Per questo ritengo premature — seppur legittime — le preoccupazioni che taluni hanno manifestato, poiché esse nascono principalmente dall’abitudine nell’assistere ai balletti di una classe dirigente che pensa in piccolo, al proprio orticello e alla propria percentuale, a sventolare a giorni alterni spettri di scissione, o tuttalpiù a costruire contenitori di sigle fingendo che, nel frattempo, il mondo non sia cambiato. Quella del 18 ottobre sarà un’occasione per iniziare a proporre un’alternativa non solo programmatica, ma anche al modo d’interpretare la dialettica e il confronto.
Sarà inevitabile avere differenti opinioni, ad esempio, nei confronti dell’Europa o dei cosiddetti temi etici.
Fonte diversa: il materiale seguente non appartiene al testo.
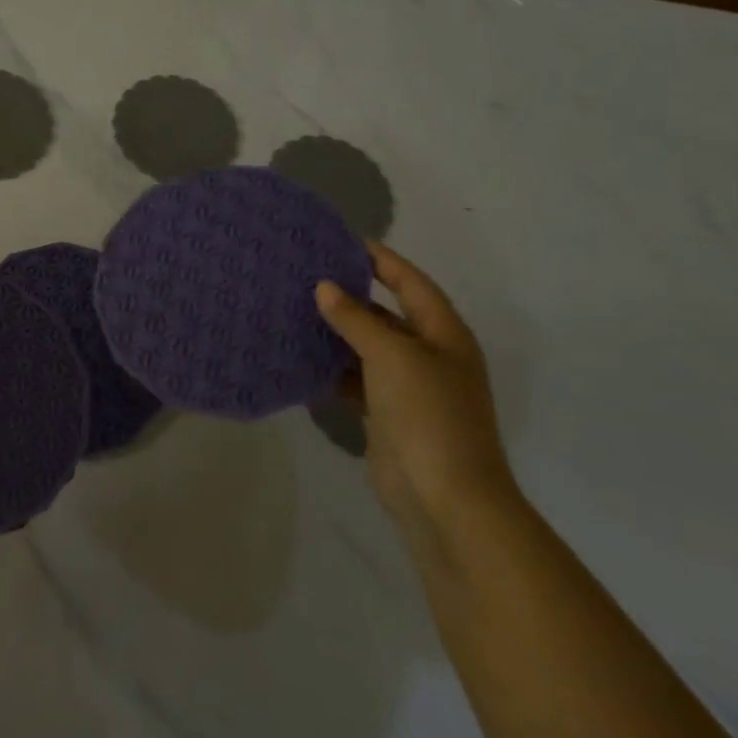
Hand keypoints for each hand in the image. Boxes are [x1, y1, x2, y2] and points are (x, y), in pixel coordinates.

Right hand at [316, 243, 515, 538]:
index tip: (343, 241)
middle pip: (387, 314)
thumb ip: (357, 320)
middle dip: (350, 296)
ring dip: (336, 334)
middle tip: (305, 276)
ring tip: (294, 311)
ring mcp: (409, 388)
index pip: (411, 283)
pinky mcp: (387, 416)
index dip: (381, 260)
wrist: (443, 496)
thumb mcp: (392, 356)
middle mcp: (429, 356)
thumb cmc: (427, 414)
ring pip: (367, 349)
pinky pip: (355, 380)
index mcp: (443, 335)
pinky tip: (301, 358)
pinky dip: (331, 370)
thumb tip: (325, 287)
Tuttavia, sono convinto che, se fin dal principio si lavora con spirito costruttivo, con umiltà, per trovare delle sintesi e non dei motivi di scontro, la strada possa essere sì lunga, ma in discesa. Una convinzione, la mia, dettata non dall’ingenuità o da un superficiale ottimismo, bensì da un fattore esogeno, cioè la situazione emergenziale in cui versa il Paese, che mi auguro possa spingere molte persone di buona volontà a mettere da parte qualche elucubrazione filosofica di troppo e a stringersi attorno alla concretezza di un programma comune.
Proprio in quest’ottica di pacifica convivenza, suggerisco di riporre nel cassetto le etichette. Per troppo tempo, in spazi reali e virtuali, si è assistito a ridicole zuffe, isterismi e guerre tra bande che rivendicavano il possesso del sostantivo «liberale» e, in taluni casi, «libertario». Questa gara a esibire la patente di liberalismo, oltre a essere uno spettacolo di dubbio gusto, non ha fatto altro che dividere ancor di più il già piccolo universo liberale e creare inutili faide personali, perlopiù avulse dalle questioni politiche. Serve un piccolo passo indietro da parte di tutti per farne due, grandi, in avanti. Venite a portare il vostro, importante contributo d’idee: andiamo oltre le mere definizioni nominali e gli steccati ideologici, e badiamo alla sostanza, che è la vera discriminante di ogni pensiero. L’alternativa è inchinarsi al Patto del Nazareno e ridursi alla mera testimonianza fine a sé stessa.